Try it
Copy each line that contains the string "parámetros", taking them from the material.

************

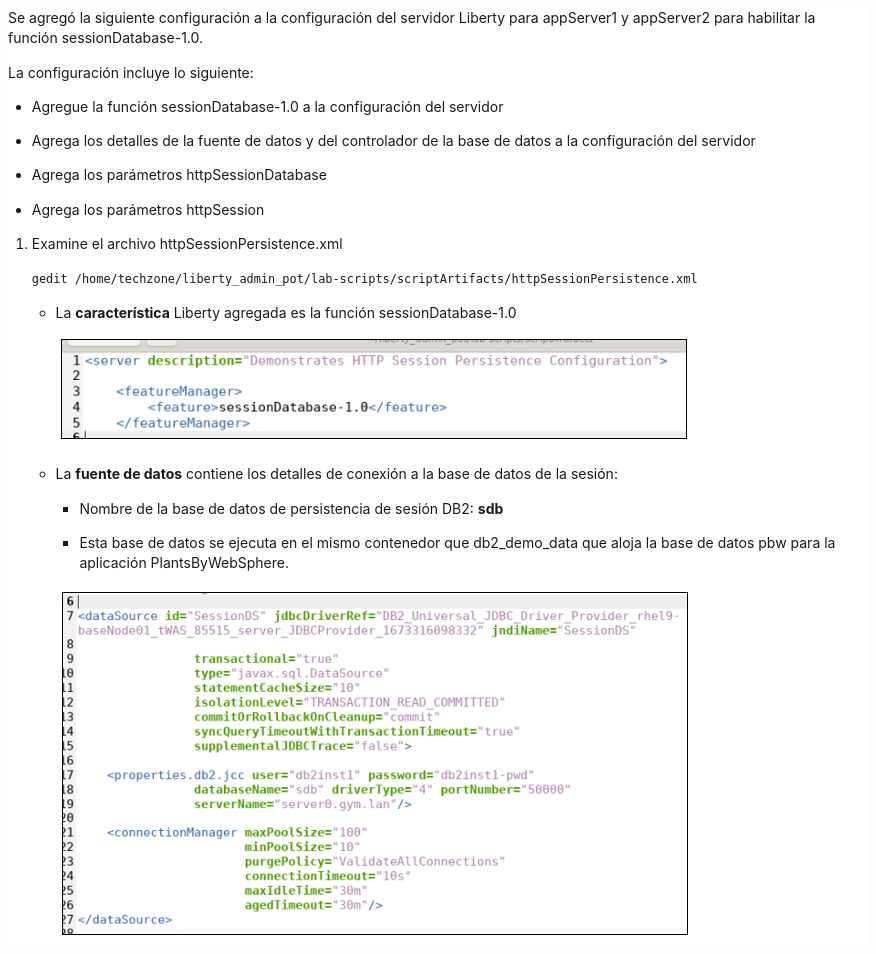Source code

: Se agregó la siguiente configuración a la configuración del servidor Liberty para appServer1 y appServer2 para habilitar la función sessionDatabase-1.0.

La configuración incluye lo siguiente:

- Agregue la función sessionDatabase-1.0 a la configuración del servidor

- Agrega los detalles de la fuente de datos y del controlador de la base de datos a la configuración del servidor

- Agrega los parámetros httpSessionDatabase

- Agrega los parámetros httpSession

1. Examine el archivo httpSessionPersistence.xml

    ```
    gedit /home/techzone/liberty_admin_pot/lab-scripts/scriptArtifacts/httpSessionPersistence.xml
    ```

    - La **característica** Liberty agregada es la función sessionDatabase-1.0

        ![](./images/media/image41.png)

    - La **fuente de datos** contiene los detalles de conexión a la base de datos de la sesión:

        - Nombre de la base de datos de persistencia de sesión DB2: **sdb**

        - Esta base de datos se ejecuta en el mismo contenedor que db2_demo_data que aloja la base de datos pbw para la aplicación PlantsByWebSphere.

        ![](./images/media/image42.png)
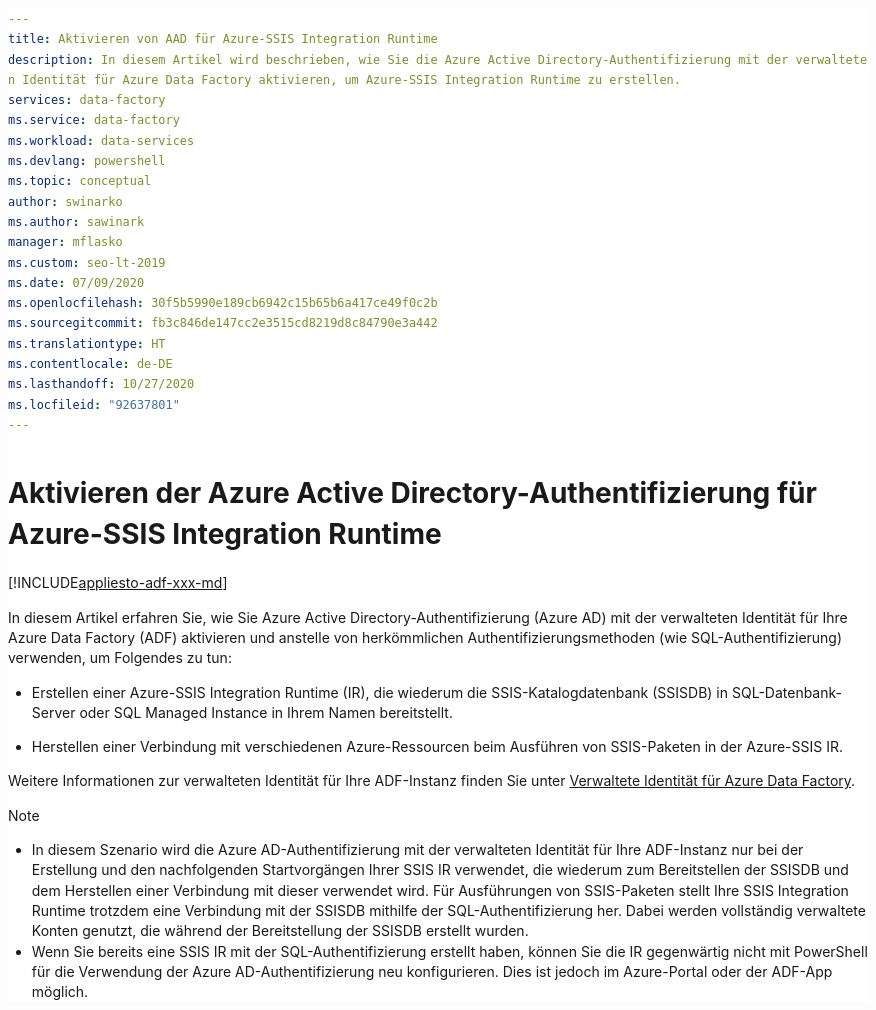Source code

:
 ```yaml
---
title: Aktivieren von AAD für Azure-SSIS Integration Runtime
description: In diesem Artikel wird beschrieben, wie Sie die Azure Active Directory-Authentifizierung mit der verwalteten Identität für Azure Data Factory aktivieren, um Azure-SSIS Integration Runtime zu erstellen.
services: data-factory
ms.service: data-factory
ms.workload: data-services
ms.devlang: powershell
ms.topic: conceptual
author: swinarko
ms.author: sawinark
manager: mflasko
ms.custom: seo-lt-2019
ms.date: 07/09/2020
ms.openlocfilehash: 30f5b5990e189cb6942c15b65b6a417ce49f0c2b
ms.sourcegitcommit: fb3c846de147cc2e3515cd8219d8c84790e3a442
ms.translationtype: HT
ms.contentlocale: de-DE
ms.lasthandoff: 10/27/2020
ms.locfileid: "92637801"
---
```

# <a name="enable-azure-active-directory-authentication-for-azure-ssis-integration-runtime"></a>Aktivieren der Azure Active Directory-Authentifizierung für Azure-SSIS Integration Runtime

[!INCLUDE[appliesto-adf-xxx-md](includes/appliesto-adf-xxx-md.md)]

In diesem Artikel erfahren Sie, wie Sie Azure Active Directory-Authentifizierung (Azure AD) mit der verwalteten Identität für Ihre Azure Data Factory (ADF) aktivieren und anstelle von herkömmlichen Authentifizierungsmethoden (wie SQL-Authentifizierung) verwenden, um Folgendes zu tun:

- Erstellen einer Azure-SSIS Integration Runtime (IR), die wiederum die SSIS-Katalogdatenbank (SSISDB) in SQL-Datenbank-Server oder SQL Managed Instance in Ihrem Namen bereitstellt.

- Herstellen einer Verbindung mit verschiedenen Azure-Ressourcen beim Ausführen von SSIS-Paketen in der Azure-SSIS IR.

Weitere Informationen zur verwalteten Identität für Ihre ADF-Instanz finden Sie unter [Verwaltete Identität für Azure Data Factory](./data-factory-service-identity.md).

> [!NOTE]
>
> - In diesem Szenario wird die Azure AD-Authentifizierung mit der verwalteten Identität für Ihre ADF-Instanz nur bei der Erstellung und den nachfolgenden Startvorgängen Ihrer SSIS IR verwendet, die wiederum zum Bereitstellen der SSISDB und dem Herstellen einer Verbindung mit dieser verwendet wird. Für Ausführungen von SSIS-Paketen stellt Ihre SSIS Integration Runtime trotzdem eine Verbindung mit der SSISDB mithilfe der SQL-Authentifizierung her. Dabei werden vollständig verwaltete Konten genutzt, die während der Bereitstellung der SSISDB erstellt wurden.
> - Wenn Sie bereits eine SSIS IR mit der SQL-Authentifizierung erstellt haben, können Sie die IR gegenwärtig nicht mit PowerShell für die Verwendung der Azure AD-Authentifizierung neu konfigurieren. Dies ist jedoch im Azure-Portal oder der ADF-App möglich.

************

Exercise response
- Agrega los parámetros httpSessionDatabase
- Agrega los parámetros httpSession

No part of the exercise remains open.